> **Directive**: Starting at the line containing "Number of yellow gemstones visible: 2" and ending at the last of the entries, rewrite those lines with every "wine glasses" changed to "goblets" and nothing else altered. Leave the pictures out of your answer.

> **Extracted entries**:
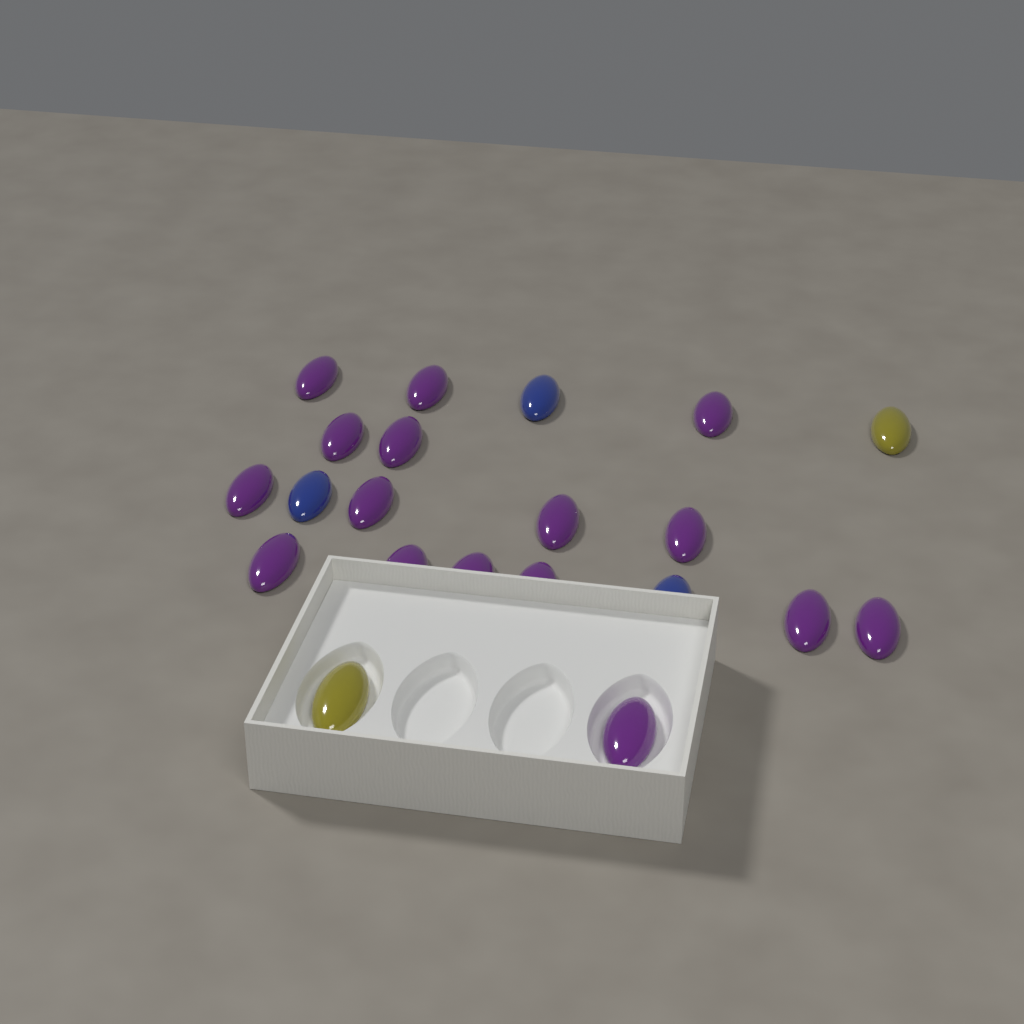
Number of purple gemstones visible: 16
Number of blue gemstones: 3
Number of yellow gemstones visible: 2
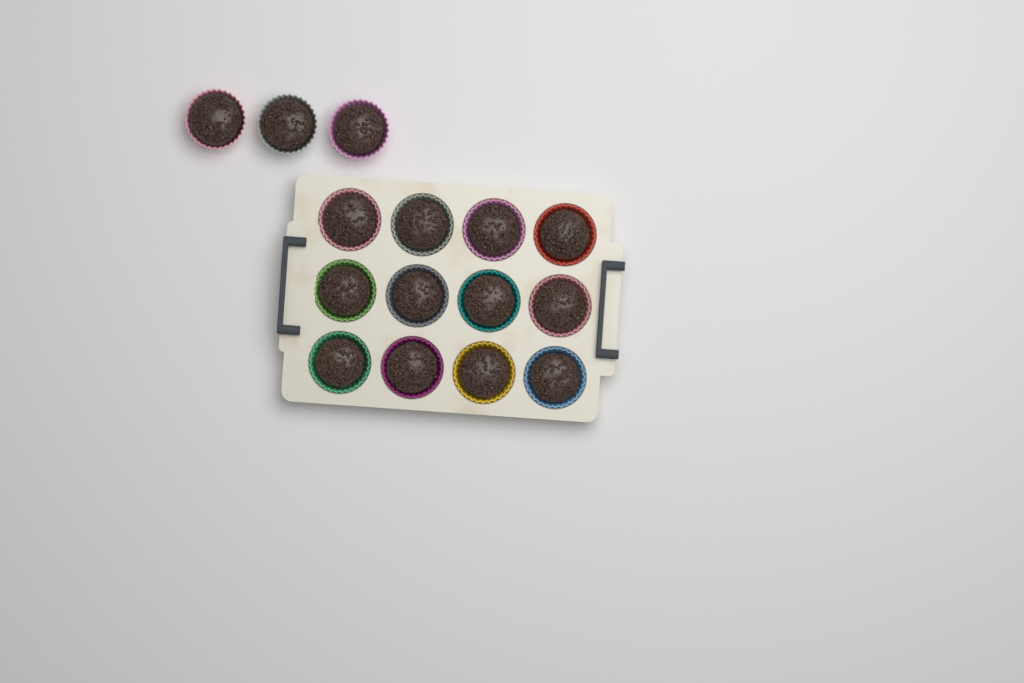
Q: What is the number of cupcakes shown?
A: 15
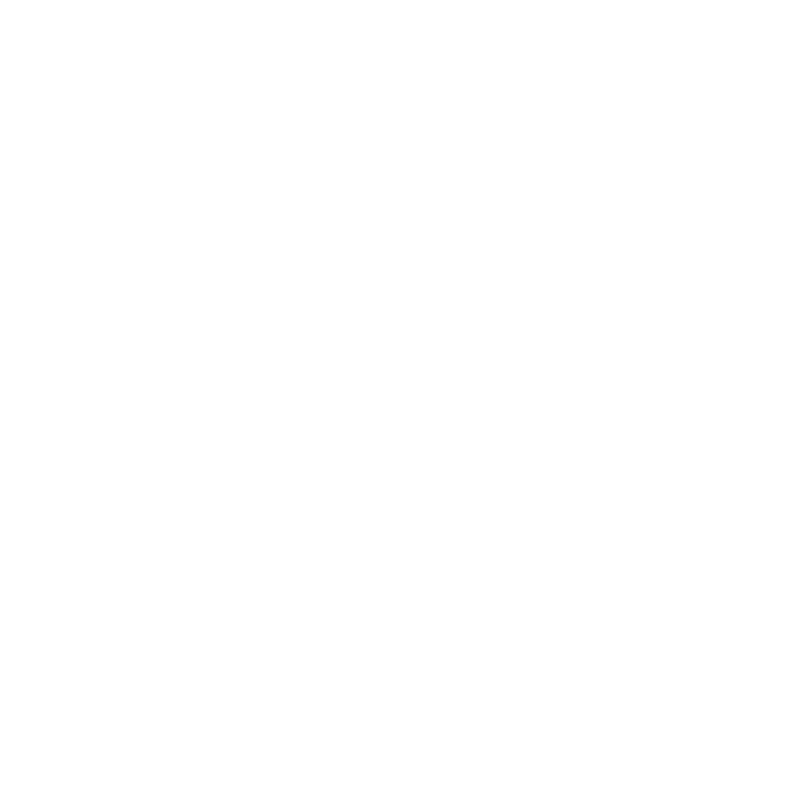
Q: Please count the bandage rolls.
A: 18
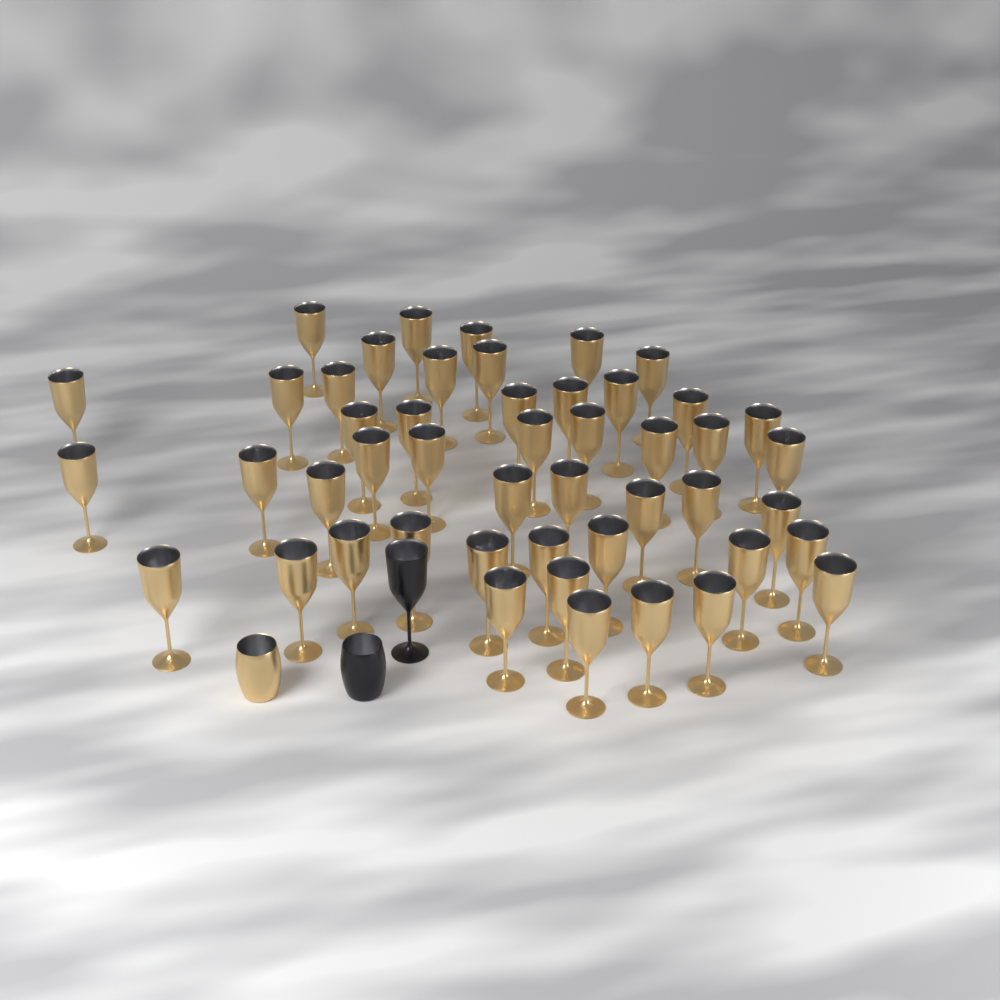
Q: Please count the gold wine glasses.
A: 48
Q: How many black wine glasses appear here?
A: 1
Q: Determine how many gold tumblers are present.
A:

> **Finished task**:
Number of yellow gemstones visible: 2
Q: What is the number of cupcakes shown?
A: 15
Q: Please count the bandage rolls.
A: 18
Q: Please count the gold goblets.
A: 48
Q: How many black goblets appear here?
A: 1
Q: Determine how many gold tumblers are present.
A:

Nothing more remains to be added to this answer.